REQUIRED TASK: In the forum thread below on ADA Amazonia and discus, copy out everything from "Hiya all, I'm" down to "be heavily planted.", word for word.

EXCERPTED TEXT:
* * *
# ADA Amazonia and discus?



## Timms2012 (16 Apr 2012)

Hiya all, I'm setting up my new 350 litre Aquarium and would like to keep it well planted as i did my last one, only this time i would also like to keep discus fish. I aways used ADA Amazonia, but not sure its suitable for these fish. So could anyone tell me if this is suitable for the discus eating habits? As i know they like to blow their food off the ground and i know ADA Amazonia gives off little clouds of dust and ammonia when disturbed... I was also thinking maybe Amazonia at the back and nile sand at the front if it would help or any other ideas and thoughts would be greatly appreciated.


----------



## mlgt (16 Apr 2012)

I think the mix of ada and sand should be fine. I have a 350 scaped discus tank and they spend most of the time eating from the front of the tank.

They will blow their food, but should cause a problem especially if it will be heavily planted. 

Just ensure that the tank is cycled and the right tempreture etc. Should be easy.


----------



## viktorlantos (16 Apr 2012)

One of our client uses  Amazonia Powder as a soil for a 800L discus tank. Plants and Discus love it. She used Marsilea Hirsuta as a carpet plant there which gives a great green color even in a deep tank with low light and a bit of co2.


----------



## Timms2012 (16 Apr 2012)
* * *
DATASET EXCERPTS:
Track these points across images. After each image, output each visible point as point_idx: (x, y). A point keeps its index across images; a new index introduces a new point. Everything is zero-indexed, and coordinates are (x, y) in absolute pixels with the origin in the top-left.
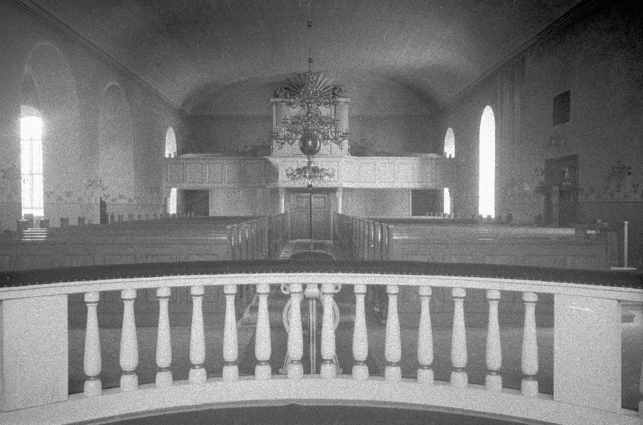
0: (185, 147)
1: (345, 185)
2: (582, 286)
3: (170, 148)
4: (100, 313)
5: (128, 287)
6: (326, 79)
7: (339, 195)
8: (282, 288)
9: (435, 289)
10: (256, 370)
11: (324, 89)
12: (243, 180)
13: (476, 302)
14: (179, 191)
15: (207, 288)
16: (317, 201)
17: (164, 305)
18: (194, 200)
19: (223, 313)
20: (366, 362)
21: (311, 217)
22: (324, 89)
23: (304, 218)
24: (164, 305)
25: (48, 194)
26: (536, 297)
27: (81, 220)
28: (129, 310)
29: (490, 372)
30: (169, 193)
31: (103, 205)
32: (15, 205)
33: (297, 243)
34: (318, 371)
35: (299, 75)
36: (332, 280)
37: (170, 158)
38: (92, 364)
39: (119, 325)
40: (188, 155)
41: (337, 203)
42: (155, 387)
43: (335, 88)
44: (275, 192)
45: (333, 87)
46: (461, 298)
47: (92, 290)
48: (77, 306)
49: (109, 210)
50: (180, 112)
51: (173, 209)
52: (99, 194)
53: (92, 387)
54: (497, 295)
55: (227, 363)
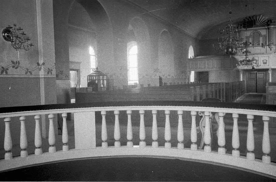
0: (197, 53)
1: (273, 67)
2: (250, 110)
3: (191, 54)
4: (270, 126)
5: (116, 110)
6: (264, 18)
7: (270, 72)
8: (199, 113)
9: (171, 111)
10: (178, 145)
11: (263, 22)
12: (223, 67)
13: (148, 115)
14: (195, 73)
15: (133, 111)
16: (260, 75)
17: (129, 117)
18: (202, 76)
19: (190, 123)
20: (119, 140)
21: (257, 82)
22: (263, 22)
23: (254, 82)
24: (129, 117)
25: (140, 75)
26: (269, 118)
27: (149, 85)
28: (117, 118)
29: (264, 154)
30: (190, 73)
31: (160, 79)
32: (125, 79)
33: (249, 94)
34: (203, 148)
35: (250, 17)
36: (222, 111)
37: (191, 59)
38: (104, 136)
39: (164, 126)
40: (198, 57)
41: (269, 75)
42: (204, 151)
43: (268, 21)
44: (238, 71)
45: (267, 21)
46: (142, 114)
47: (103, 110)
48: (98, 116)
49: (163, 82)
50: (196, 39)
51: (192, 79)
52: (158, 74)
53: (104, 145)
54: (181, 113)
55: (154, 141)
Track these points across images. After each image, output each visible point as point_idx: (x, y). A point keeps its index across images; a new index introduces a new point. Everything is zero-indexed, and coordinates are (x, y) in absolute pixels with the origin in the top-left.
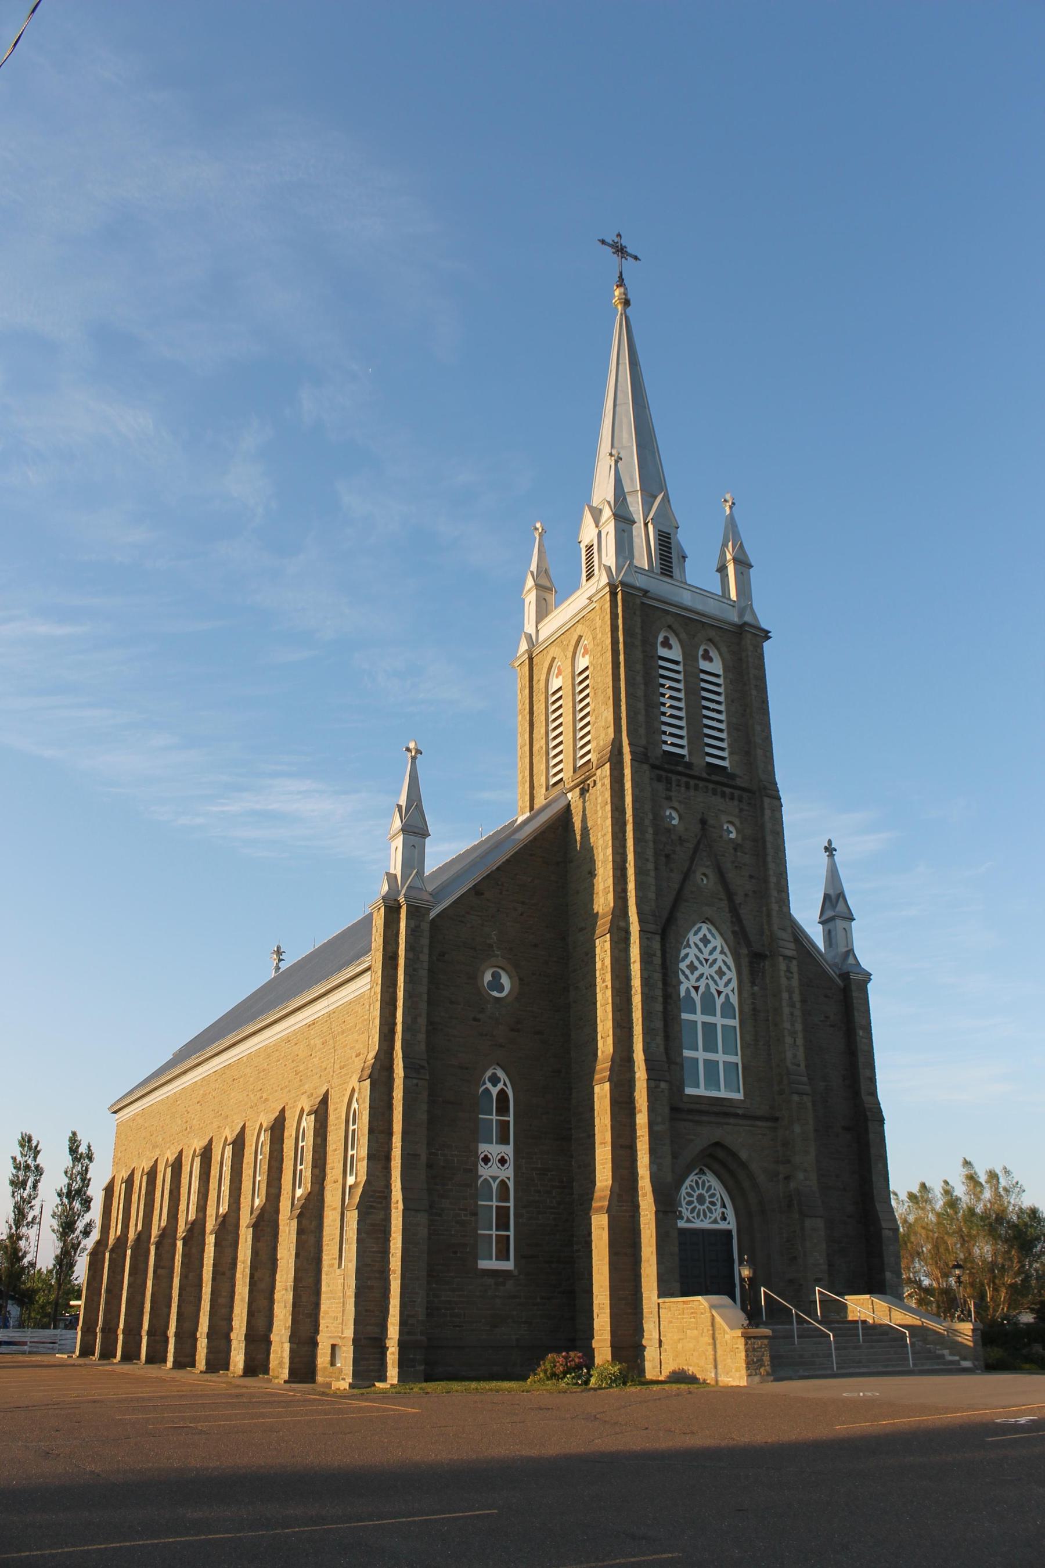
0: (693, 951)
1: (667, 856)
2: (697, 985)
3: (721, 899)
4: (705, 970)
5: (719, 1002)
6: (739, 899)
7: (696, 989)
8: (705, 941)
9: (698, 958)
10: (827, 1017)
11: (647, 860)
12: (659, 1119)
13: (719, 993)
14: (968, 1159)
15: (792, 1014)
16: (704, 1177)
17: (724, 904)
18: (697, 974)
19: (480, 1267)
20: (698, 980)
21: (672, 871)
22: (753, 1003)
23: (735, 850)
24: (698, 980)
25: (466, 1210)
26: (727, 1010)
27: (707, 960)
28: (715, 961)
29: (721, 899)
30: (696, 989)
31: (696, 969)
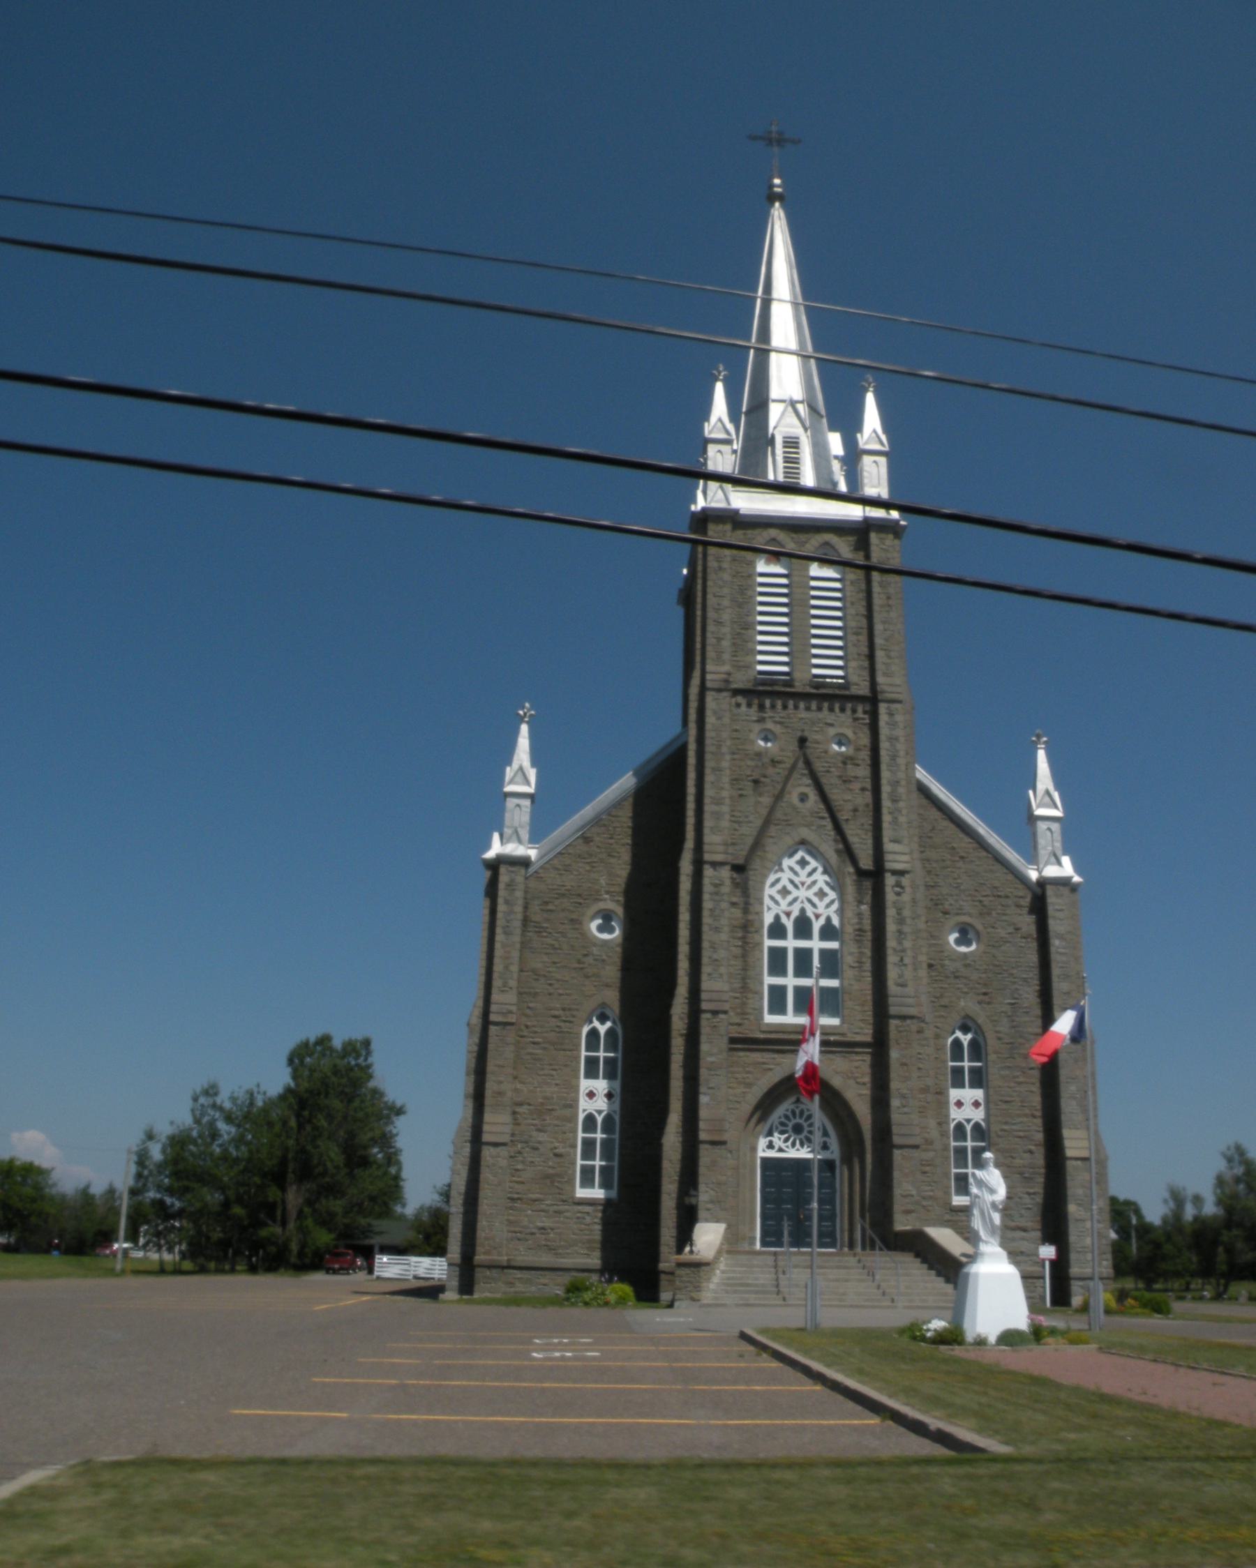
* * *
TASK OUTPUT:
Hiya all, I'm setting up my new 350 litre Aquarium and would like to keep it well planted as i did my last one, only this time i would also like to keep discus fish. I aways used ADA Amazonia, but not sure its suitable for these fish. So could anyone tell me if this is suitable for the discus eating habits? As i know they like to blow their food off the ground and i know ADA Amazonia gives off little clouds of dust and ammonia when disturbed... I was also thinking maybe Amazonia at the back and nile sand at the front if it would help or any other ideas and thoughts would be greatly appreciated.


----------



## mlgt (16 Apr 2012)

I think the mix of ada and sand should be fine. I have a 350 scaped discus tank and they spend most of the time eating from the front of the tank.

They will blow their food, but should cause a problem especially if it will be heavily planted.